+++ Data for analysis +++

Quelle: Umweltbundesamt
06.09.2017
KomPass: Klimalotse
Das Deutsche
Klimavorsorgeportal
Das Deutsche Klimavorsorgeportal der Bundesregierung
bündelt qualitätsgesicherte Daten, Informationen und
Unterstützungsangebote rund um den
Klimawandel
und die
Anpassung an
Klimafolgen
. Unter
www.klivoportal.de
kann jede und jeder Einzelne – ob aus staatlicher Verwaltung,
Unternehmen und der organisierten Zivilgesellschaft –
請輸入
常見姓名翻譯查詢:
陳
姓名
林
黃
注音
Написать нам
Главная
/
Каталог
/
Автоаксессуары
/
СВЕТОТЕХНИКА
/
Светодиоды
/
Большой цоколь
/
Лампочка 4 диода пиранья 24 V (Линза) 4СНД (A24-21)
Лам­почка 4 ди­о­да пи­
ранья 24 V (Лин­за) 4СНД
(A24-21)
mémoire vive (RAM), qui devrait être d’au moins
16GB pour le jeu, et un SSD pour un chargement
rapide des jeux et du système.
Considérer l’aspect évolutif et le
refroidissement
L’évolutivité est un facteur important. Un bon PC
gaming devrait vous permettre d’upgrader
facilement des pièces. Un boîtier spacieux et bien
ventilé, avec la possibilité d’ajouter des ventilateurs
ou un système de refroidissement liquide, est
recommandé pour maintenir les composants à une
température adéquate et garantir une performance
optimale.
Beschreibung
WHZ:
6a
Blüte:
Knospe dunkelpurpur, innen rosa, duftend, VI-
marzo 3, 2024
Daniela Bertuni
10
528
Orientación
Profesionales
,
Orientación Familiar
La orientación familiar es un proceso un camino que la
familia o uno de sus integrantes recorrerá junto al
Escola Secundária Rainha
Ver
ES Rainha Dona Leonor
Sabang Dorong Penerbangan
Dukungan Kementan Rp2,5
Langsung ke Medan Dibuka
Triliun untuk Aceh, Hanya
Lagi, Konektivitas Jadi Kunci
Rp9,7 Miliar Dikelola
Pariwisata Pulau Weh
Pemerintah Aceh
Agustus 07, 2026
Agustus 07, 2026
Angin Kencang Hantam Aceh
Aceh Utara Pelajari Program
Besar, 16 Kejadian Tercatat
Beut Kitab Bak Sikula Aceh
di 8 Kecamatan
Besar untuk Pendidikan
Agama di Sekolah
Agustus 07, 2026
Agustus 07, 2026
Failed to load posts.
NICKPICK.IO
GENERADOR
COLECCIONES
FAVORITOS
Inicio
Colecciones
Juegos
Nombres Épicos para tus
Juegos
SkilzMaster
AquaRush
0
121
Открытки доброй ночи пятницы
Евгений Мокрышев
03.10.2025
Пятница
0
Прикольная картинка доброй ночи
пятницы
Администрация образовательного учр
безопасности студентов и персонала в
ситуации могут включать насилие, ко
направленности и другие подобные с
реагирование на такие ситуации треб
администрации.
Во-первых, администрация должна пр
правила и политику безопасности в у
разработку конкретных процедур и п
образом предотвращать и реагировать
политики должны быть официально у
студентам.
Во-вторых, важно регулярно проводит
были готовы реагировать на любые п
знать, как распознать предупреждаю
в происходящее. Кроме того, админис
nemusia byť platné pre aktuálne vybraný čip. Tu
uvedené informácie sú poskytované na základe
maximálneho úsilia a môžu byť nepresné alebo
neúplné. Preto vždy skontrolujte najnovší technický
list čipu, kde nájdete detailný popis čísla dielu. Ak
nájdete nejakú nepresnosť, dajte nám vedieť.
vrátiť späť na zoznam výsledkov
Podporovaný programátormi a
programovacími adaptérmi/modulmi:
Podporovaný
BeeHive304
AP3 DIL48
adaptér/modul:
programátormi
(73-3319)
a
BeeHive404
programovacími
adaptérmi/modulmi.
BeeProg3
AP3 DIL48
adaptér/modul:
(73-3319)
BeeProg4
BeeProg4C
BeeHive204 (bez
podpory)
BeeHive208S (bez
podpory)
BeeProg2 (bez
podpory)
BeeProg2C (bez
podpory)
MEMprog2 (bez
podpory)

+++

_Exercise:_ Write out the lines above from the one containing "знать, как распознать предупреждаю" through the last, exactly as they are.

_Solution for this problem:_
знать, как распознать предупреждаю
в происходящее. Кроме того, админис
nemusia byť platné pre aktuálne vybraný čip. Tu
uvedené informácie sú poskytované na základe
maximálneho úsilia a môžu byť nepresné alebo
neúplné. Preto vždy skontrolujte najnovší technický
list čipu, kde nájdete detailný popis čísla dielu. Ak
nájdete nejakú nepresnosť, dajte nám vedieť.
vrátiť späť na zoznam výsledkov
Podporovaný programátormi a
programovacími adaptérmi/modulmi:
Podporovaný
BeeHive304
AP3 DIL48
adaptér/modul:
programátormi
(73-3319)
a
BeeHive404
programovacími
adaptérmi/modulmi.
BeeProg3
AP3 DIL48
adaptér/modul:
(73-3319)
BeeProg4
BeeProg4C
BeeHive204 (bez
podpory)
BeeHive208S (bez
podpory)
BeeProg2 (bez
podpory)
BeeProg2C (bez
podpory)
MEMprog2 (bez
podpory)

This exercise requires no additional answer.